The introduction to the bill, Korin noted, states that its purpose is to enshrine “Israel’s values as a Jewish and democratic state.” In addition, its second principle declares that “Israel is a democratic state.”

“These are significant statements which make it clear that the new Basic Law, alongside enshrining the state’s identity as the Jewish nation state in which the Jewish people realizes its right to self-determination, also enshrines the state’s democratic character,” she wrote.

“The state’s democratic character includes an obligation to protect human rights, and among them equality,” she continued. “Even though democratic regimes around the world differ from each other in their systems of government, the separation of powers between the different branches of government and sometimes even the nature of judicial review over the legislature with regard to human rights violations, there is no disagreement that equality is a human right that is positioned at the core of the web of fundamental rights protected by any regime that is termed democratic.”

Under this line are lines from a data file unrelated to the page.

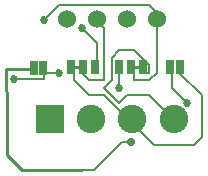
<source format=gbr>
G04 EAGLE Gerber RS-274X export*
G75*
%MOMM*%
%FSLAX34Y34*%
%LPD*%
%INBottom Copper*%
%IPPOS*%
%AMOC8*
5,1,8,0,0,1.08239X$1,22.5*%
G01*
%ADD10R,2.413000X2.413000*%
%ADD11C,2.413000*%
%ADD12C,1.524000*%
%ADD13R,0.635000X1.270000*%
%ADD14C,0.254000*%
%ADD15C,0.203200*%
%ADD16C,0.685800*%
%ADD17C,0.705600*%


D10*
X-3151372Y-2814090D03*
D11*
X-3116372Y-2814090D03*
X-3081372Y-2814090D03*
X-3046372Y-2814090D03*
D12*
X-3136900Y-2729738D03*
X-3111500Y-2729738D03*
X-3086100Y-2729738D03*
X-3060700Y-2729738D03*
D13*
X-3092450Y-2769870D03*
X-3082290Y-2769870D03*
X-3072130Y-2769870D03*
D14*
X-3082290Y-2769870D01*
D13*
X-3112770Y-2769870D03*
X-3122930Y-2769870D03*
X-3133090Y-2769870D03*
D14*
X-3122930Y-2769870D01*
D13*
X-3165094Y-2771140D03*
X-3156966Y-2771140D03*
X-3041396Y-2769870D03*
X-3049524Y-2769870D03*
D15*
X-3117850Y-2781300D02*
X-3124200Y-2774950D01*
X-3117850Y-2781300D02*
X-3105150Y-2781300D01*
X-3105150Y-2736850D01*
X-3111500Y-2730500D01*
X-3122930Y-2769870D02*
X-3124200Y-2774950D01*
X-3111500Y-2730500D02*
X-3111500Y-2729738D01*
X-3143250Y-2717800D02*
X-3155950Y-2730500D01*
X-3143250Y-2717800D02*
X-3067050Y-2717800D01*
X-3060700Y-2724150D01*
X-3060700Y-2729738D01*
X-3079750Y-2774950D02*
X-3079750Y-2781300D01*
X-3067050Y-2781300D01*
X-3060700Y-2774950D01*
X-3060700Y-2729738D01*
X-3082290Y-2769870D02*
X-3079750Y-2774950D01*
D16*
X-3155950Y-2730500D03*
D15*
X-3073400Y-2774950D02*
X-3067050Y-2774950D01*
X-3067050Y-2768600D01*
X-3079750Y-2755900D01*
X-3092450Y-2755900D01*
X-3098800Y-2762250D01*
X-3098800Y-2781300D01*
X-3105150Y-2787650D01*
X-3092450Y-2800350D01*
X-3086100Y-2794000D01*
X-3067050Y-2794000D01*
X-3048000Y-2813050D01*
X-3073400Y-2774950D02*
X-3072130Y-2769870D01*
X-3048000Y-2813050D02*
X-3046372Y-2814090D01*
D14*
X-3188081Y-2790438D02*
X-3188081Y-2772029D01*
X-3165983Y-2772029D02*
X-3165094Y-2771140D01*
X-3165983Y-2772029D02*
X-3188081Y-2772029D01*
X-3188081Y-2790438D02*
X-3187700Y-2790819D01*
X-3187700Y-2844800D01*
X-3175000Y-2857500D01*
X-3124200Y-2857500D01*
D15*
X-3114040Y-2857500D01*
X-3089910Y-2833370D02*
X-3082290Y-2833370D01*
D17*
X-3082290Y-2833370D03*
D15*
X-3089910Y-2833370D02*
X-3114040Y-2857500D01*
X-3092450Y-2787650D02*
X-3092450Y-2769870D01*
D16*
X-3092450Y-2787650D03*
D15*
X-3041650Y-2774950D02*
X-3022600Y-2794000D01*
X-3022600Y-2829560D01*
X-3028950Y-2835910D01*
X-3063240Y-2835910D01*
X-3079750Y-2819400D01*
X-3041650Y-2774950D02*
X-3041396Y-2769870D01*
X-3081372Y-2814090D02*
X-3079750Y-2819400D01*
X-3130550Y-2781300D02*
X-3130550Y-2774950D01*
X-3130550Y-2781300D02*
X-3117850Y-2794000D01*
X-3105150Y-2794000D01*
X-3086100Y-2813050D01*
X-3130550Y-2774950D02*
X-3133090Y-2769870D01*
X-3086100Y-2813050D02*
X-3081372Y-2814090D01*
X-3111500Y-2768600D02*
X-3111500Y-2749550D01*
X-3124200Y-2736850D01*
X-3111500Y-2768600D02*
X-3112770Y-2769870D01*
D16*
X-3124200Y-2736850D03*
D15*
X-3048000Y-2787650D02*
X-3035300Y-2800350D01*
X-3048000Y-2787650D02*
X-3048000Y-2774950D01*
X-3049524Y-2769870D01*
D16*
X-3035300Y-2800350D03*
D15*
X-3155950Y-2780030D02*
X-3181350Y-2780030D01*
X-3155950Y-2780030D02*
X-3155950Y-2774950D01*
X-3143250Y-2774950D01*
X-3155950Y-2774950D02*
X-3156966Y-2771140D01*
D16*
X-3181350Y-2780030D03*
X-3143250Y-2774950D03*
M02*

</source>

But Hadash party chairman MK Mohammed Barakeh was scathingly critical of the bill. “Netanyahu is laying the constitutional groundwork for apartheid and bringing Israel down to the status of a pariah state,” he told Haaretz. “He’s instigating war with Gaza and Iran, building separation walls and perpetuating the occupation and the settlements.”

Barakeh said he plans to protest Netanyahu’s bill by submitting a bill of his own to the Knesset that will be titled “Israel – a democratic and egalitarian state.” His bill says that “Every person in Israel has the right to equal protection of the law and complete equality of opportunities,” and also permits the government to take affirmative action to promote equality. It was written together with Dr. Yousef Jabareen, the director of Dirasat, the Arab Center for Law and Policy.

This bill will be “the last bill I submit before my resignation from the Knesset this March,” Barakeh added. “A consolidation of democratic [forces] around this bill would stop the erosion. My bill is an attempt to drag the public debate in the direction of normalcy.”